MODENA Difesa imbarazzata del Pd in consiglio comunale per sostenere che la situazione di via Giardini è virtuosa. In effetti ci vuole fantasia a dire che tutto va bene tra restringimenti di carreggiata e slalom ad ostacoli per farci stare la ciclabile.

Come al solito, quando è messo al muro, il Pd ha spostato altrove l’asse del ragionamento, magnificando l’importanza delle ciclabili senza rispondere nel merito del progetto di viabilità per le auto, che resta il vero problema. Nessuno ha mai detto in aula che le ciclabili non siano importanti e non servano. Si è semplicemente detto che il progetto attuale ha molte lacune legate al traffico. Ben venga la ciclabile, insomma, ma senza caos aggiunto. L’interrogazione di ieri in consiglio comunale, presentata da Giuseppe Pellacani di Forza Italia, aveva tra i suoi interrogativi situazioni molto precise, come appunto le file che ora si formano al Gallo a causa di una viabilità mal progettata.

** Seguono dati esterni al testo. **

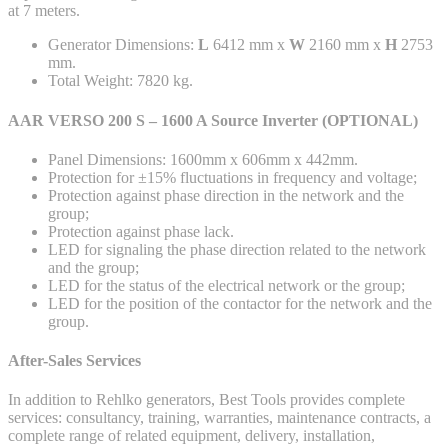
at 7 meters.
Generator Dimensions:
L
6412 mm x
W
2160 mm x
H
2753
mm.
Total Weight: 7820 kg.
AAR VERSO 200 S – 1600 A Source Inverter (OPTIONAL)
Panel Dimensions: 1600mm x 606mm x 442mm.
Protection for ±15% fluctuations in frequency and voltage;
Protection against phase direction in the network and the
group;
Protection against phase lack.
LED for signaling the phase direction related to the network
and the group;
LED for the status of the electrical network or the group;
LED for the position of the contactor for the network and the
group.
After-Sales Services
In addition to Rehlko generators, Best Tools provides complete
services: consultancy, training, warranties, maintenance contracts, a
complete range of related equipment, delivery, installation,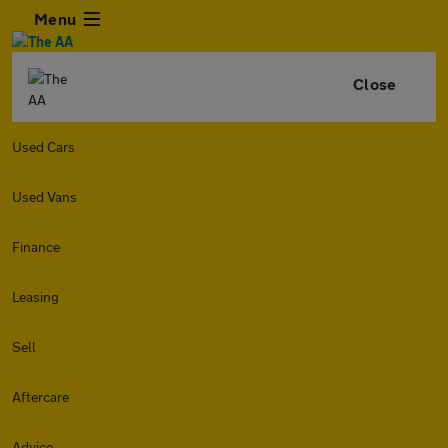
Menu
Close
Used Cars
Used Vans
Finance
Leasing
Sell
Aftercare
Advice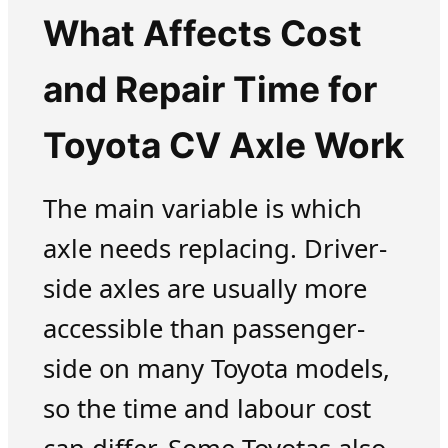
What Affects Cost
and Repair Time for
Toyota CV Axle Work
The main variable is which
axle needs replacing. Driver-
side axles are usually more
accessible than passenger-
side on many Toyota models,
so the time and labour cost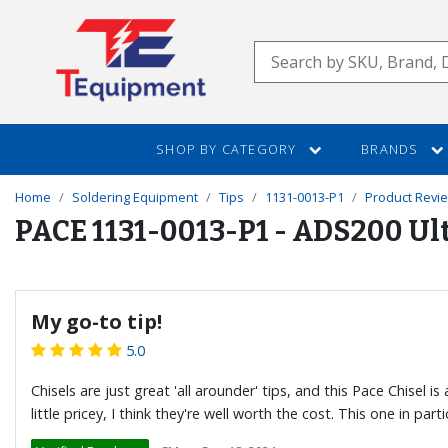
SKIP
TO
Search
MAIN
CONTENT
SHOP BY CATEGORY
BRANDS
Home
Soldering Equipment
Tips
1131-0013-P1
Product Revi
PACE 1131-0013-P1 - ADS200 Ult
My go-to tip!
5.0
Chisels are just great 'all arounder' tips, and this Pace Chisel
little pricey, I think they're well worth the cost. This one in pa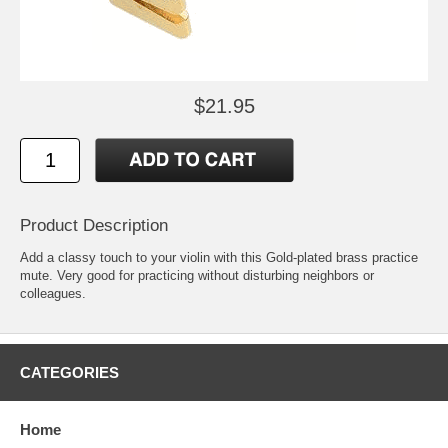
$21.95
Product Description
Add a classy touch to your violin with this Gold-plated brass practice
mute. Very good for practicing without disturbing neighbors or
colleagues.
CATEGORIES
Home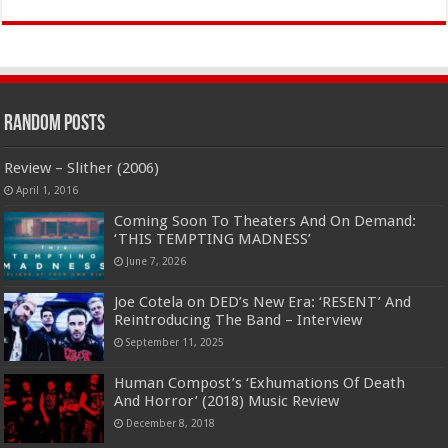
Random Posts
Review – Slither (2006)
April 1, 2016
Coming Soon To Theaters And On Demand:
‘THIS TEMPTING MADNESS’
June 7, 2026
Joe Cotela on DED’s New Era: ‘RESENT’ And
Reintroducing The Band – Interview
September 11, 2025
Human Compost’s ‘Exhumations Of Death
And Horror’ (2018) Music Review
December 8, 2018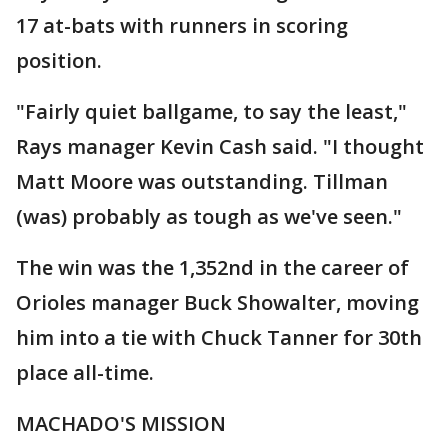
17 at-bats with runners in scoring
position.
"Fairly quiet ballgame, to say the least,"
Rays manager Kevin Cash said. "I thought
Matt Moore was outstanding. Tillman
(was) probably as tough as we've seen."
The win was the 1,352nd in the career of
Orioles manager Buck Showalter, moving
him into a tie with Chuck Tanner for 30th
place all-time.
MACHADO'S MISSION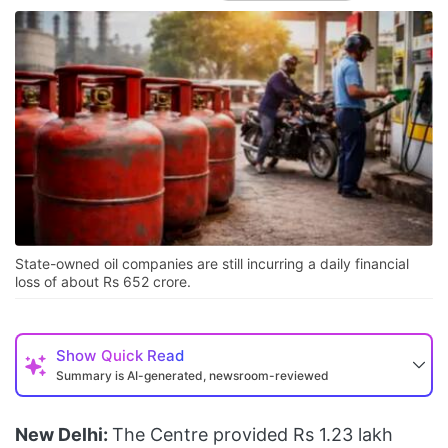
State-owned oil companies are still incurring a daily financial
loss of about Rs 652 crore.
Show
Quick Read
Summary is AI-generated, newsroom-reviewed
New Delhi:
The Centre provided Rs 1.23 lakh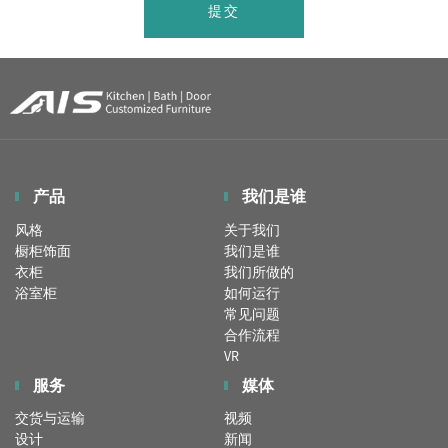
提交
产品
我们是谁
风格
关于我们
橱柜饰面
我们是谁
衣柜
我们所做的
浴室柜
如何运行
常见问题
合作流程
VR
服务
媒体
交货与运输
视频
设计
新闻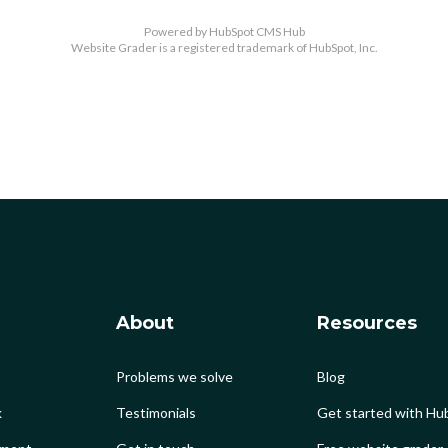
Powered by
HubSpot CMS Hub
Website Grader is a registered trademark of HubSpot, Inc.
About
Resources
Problems we solve
Blog
k
Testimonials
Get started with Hub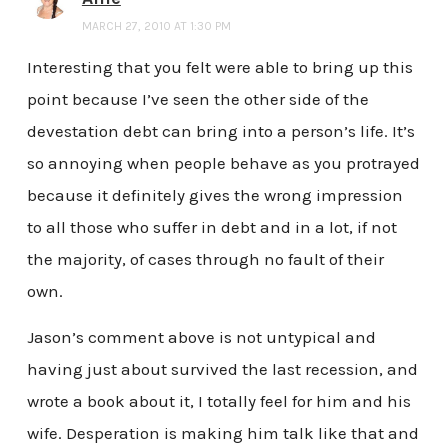
MARCH 27, 2010 AT 1:30 PM
Interesting that you felt were able to bring up this
point because I’ve seen the other side of the
devestation debt can bring into a person’s life. It’s
so annoying when people behave as you protrayed
because it definitely gives the wrong impression
to all those who suffer in debt and in a lot, if not
the majority, of cases through no fault of their
own.
Jason’s comment above is not untypical and
having just about survived the last recession, and
wrote a book about it, I totally feel for him and his
wife. Desperation is making him talk like that and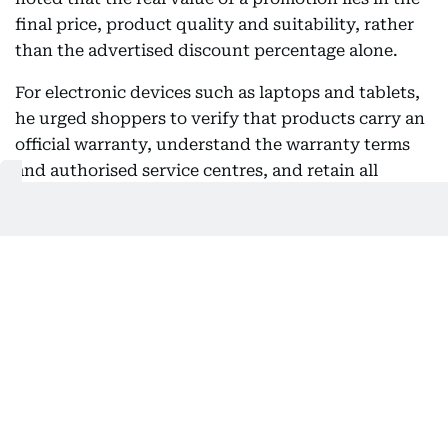
final price, product quality and suitability, rather
than the advertised discount percentage alone.
For electronic devices such as laptops and tablets,
he urged shoppers to verify that products carry an
official warranty, understand the warranty terms
and authorised service centres, and retain all
purchase documents for future reference.
Addressing online shopping, Al Ahli said consumers
should buy only from trusted retailers, carefully
read product descriptions, review customer ratings
and understand exchange and return policies
before completing payment. He also recommended
using secure payment methods and keeping order
confirmations and electronic receipts, describing
invoices as an essential document for warranty
claims, exchanges or consumer complaints.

AUTO PENALIZZATE L’assessore Giacobazzi è stato l’unico ad ammettere che criticità ce ne sono, come aveva già spiegato alla Gazzetta: «I parcheggi al Gallo si allungheranno, si farà in modo che non servano manovre sulla sede stradale per occuparli e per liberarli, la fermata dell’autobus sarà spostata più avanti per fare in modo che questo possa essere superato». Fin qui nulla di nuovo. Giacobazzi però un affondo lo ha fatto, preciso e pungente: «Da qui in avanti gli automobilisti saranno sempre più penalizzati», spiegando come si dovrà privilegiare la mobilità dolce alle auto.

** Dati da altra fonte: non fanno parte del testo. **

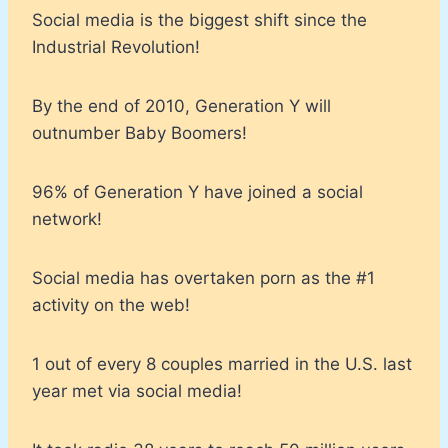
Social media is the biggest shift since the
Industrial Revolution!
By the end of 2010, Generation Y will
outnumber Baby Boomers!
96% of Generation Y have joined a social
network!
Social media has overtaken porn as the #1
activity on the web!
1 out of every 8 couples married in the U.S. last
year met via social media!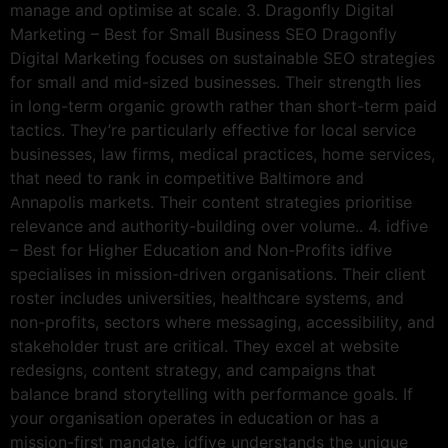
manage and optimise at scale. 3. Dragonfly Digital
Marketing – Best for Small Business SEO Dragonfly
Digital Marketing focuses on sustainable SEO strategies
for small and mid-sized businesses. Their strength lies
in long-term organic growth rather than short-term paid
tactics. They’re particularly effective for local service
businesses, law firms, medical practices, home services,
that need to rank in competitive Baltimore and
Annapolis markets. Their content strategies prioritise
relevance and authority-building over volume.. 4. idfive
– Best for Higher Education and Non-Profits idfive
specialises in mission-driven organisations. Their client
roster includes universities, healthcare systems, and
non-profits, sectors where messaging, accessibility, and
stakeholder trust are critical. They excel at website
redesigns, content strategy, and campaigns that
balance brand storytelling with performance goals. If
your organisation operates in education or has a
mission-first mandate, idfive understands the unique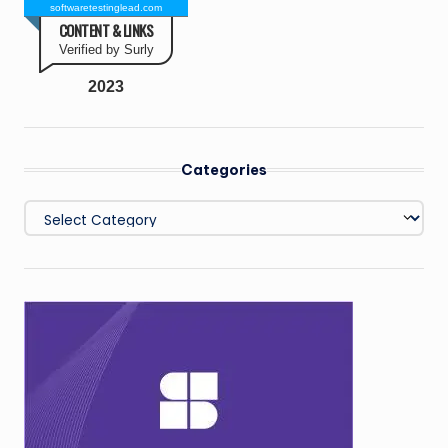
softwaretestinglead.com
CONTENT & LINKS
Verified by Surly
2023
Categories
Categories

«Ma c’è proprio bisogno di penalizzare qualcuno per favorire le biciclette?». Se lo chiede giustamente il consigliere Pellacani, dopo aver ascoltato le parole di Giacobazzi. Questo è il punto, ed è il punto al quale il Pd non sa rispondere.

LA MOBILITA' DOLCE Il consigliere Fabio Poggi, dopo una chiamata alla responsabilità sulla mobilità dolce, ha giustamente ricordato altri progetti, come la ciclabile di viale Amendola, prima tanto discussa ed oggi accettata tranquillamente da tutti. Ma in quel caso viale Amendola non divenne una chicane, tantomeno una gimkana. Oggi via Giardini è invece ridotta così. E Poggi ha rimarcato anche che scelte si dovranno fare su viale Barozzi e via Emilia Est, ciclabili certamente necessarie ma non per complicare il traffico.

È quello che ha detto bene anche Marco Rabboni del Movimento Cinquestelle: «È ovvio che ci vuole mobilità dolce e che tutti dobbiamo essere d’accordo, ma conta anche come queste opere vengono fatte. Qui ci sono pecche nella progettazione, tempi lunghi e deficit nella pianificazione e nell’esecuzione, che per un’opera del genere sono inaccettabili». (d.b.)